OBJECTIVE: Rewrite the items that follow, switching every "Answer in" to "Reply in" and leaving all other text unchanged.

INFORMATION GIVEN:
::::

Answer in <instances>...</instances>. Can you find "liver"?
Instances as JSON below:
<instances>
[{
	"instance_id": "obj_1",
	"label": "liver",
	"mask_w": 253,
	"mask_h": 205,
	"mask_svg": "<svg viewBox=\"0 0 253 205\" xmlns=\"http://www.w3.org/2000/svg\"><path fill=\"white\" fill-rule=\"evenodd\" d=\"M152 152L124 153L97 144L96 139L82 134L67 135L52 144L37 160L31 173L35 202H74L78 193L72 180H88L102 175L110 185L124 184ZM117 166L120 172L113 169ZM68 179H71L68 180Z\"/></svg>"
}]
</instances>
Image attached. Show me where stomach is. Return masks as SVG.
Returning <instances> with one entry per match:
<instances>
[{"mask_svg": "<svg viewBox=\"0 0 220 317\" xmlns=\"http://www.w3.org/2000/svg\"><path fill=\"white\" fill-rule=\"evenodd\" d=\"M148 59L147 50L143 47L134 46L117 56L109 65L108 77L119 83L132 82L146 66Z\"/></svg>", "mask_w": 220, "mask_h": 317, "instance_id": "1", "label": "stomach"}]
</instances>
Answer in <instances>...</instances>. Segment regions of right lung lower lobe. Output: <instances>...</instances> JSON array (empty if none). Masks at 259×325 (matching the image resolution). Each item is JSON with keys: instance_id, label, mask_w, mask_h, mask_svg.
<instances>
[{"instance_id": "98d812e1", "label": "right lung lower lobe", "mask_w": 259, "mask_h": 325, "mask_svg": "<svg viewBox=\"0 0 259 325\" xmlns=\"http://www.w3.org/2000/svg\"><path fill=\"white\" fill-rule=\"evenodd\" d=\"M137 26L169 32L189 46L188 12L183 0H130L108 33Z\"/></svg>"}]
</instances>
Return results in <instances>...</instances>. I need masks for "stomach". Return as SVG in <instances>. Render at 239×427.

::::

SOLVED EXERCISE:
Reply in <instances>...</instances>. Can you find "liver"?
Instances as JSON below:
<instances>
[{
	"instance_id": "obj_1",
	"label": "liver",
	"mask_w": 253,
	"mask_h": 205,
	"mask_svg": "<svg viewBox=\"0 0 253 205\" xmlns=\"http://www.w3.org/2000/svg\"><path fill=\"white\" fill-rule=\"evenodd\" d=\"M152 152L124 153L97 144L96 139L82 134L67 135L52 144L37 160L31 173L35 202H74L78 193L72 180H88L102 175L110 185L124 184ZM117 166L120 172L113 169ZM68 179H71L68 180Z\"/></svg>"
}]
</instances>
Image attached. Show me where stomach is. Return masks as SVG.
Returning <instances> with one entry per match:
<instances>
[{"mask_svg": "<svg viewBox=\"0 0 220 317\" xmlns=\"http://www.w3.org/2000/svg\"><path fill=\"white\" fill-rule=\"evenodd\" d=\"M148 59L147 50L143 47L134 46L117 56L109 65L108 77L119 83L132 82L146 66Z\"/></svg>", "mask_w": 220, "mask_h": 317, "instance_id": "1", "label": "stomach"}]
</instances>
Reply in <instances>...</instances>. Segment regions of right lung lower lobe. Output: <instances>...</instances> JSON array (empty if none). Masks at 259×325 (matching the image resolution). Each item is JSON with keys: instance_id, label, mask_w, mask_h, mask_svg.
<instances>
[{"instance_id": "98d812e1", "label": "right lung lower lobe", "mask_w": 259, "mask_h": 325, "mask_svg": "<svg viewBox=\"0 0 259 325\" xmlns=\"http://www.w3.org/2000/svg\"><path fill=\"white\" fill-rule=\"evenodd\" d=\"M137 26L169 32L189 46L188 12L183 0H130L108 33Z\"/></svg>"}]
</instances>
Return results in <instances>...</instances>. I need masks for "stomach". Return as SVG in <instances>. Render at 239×427.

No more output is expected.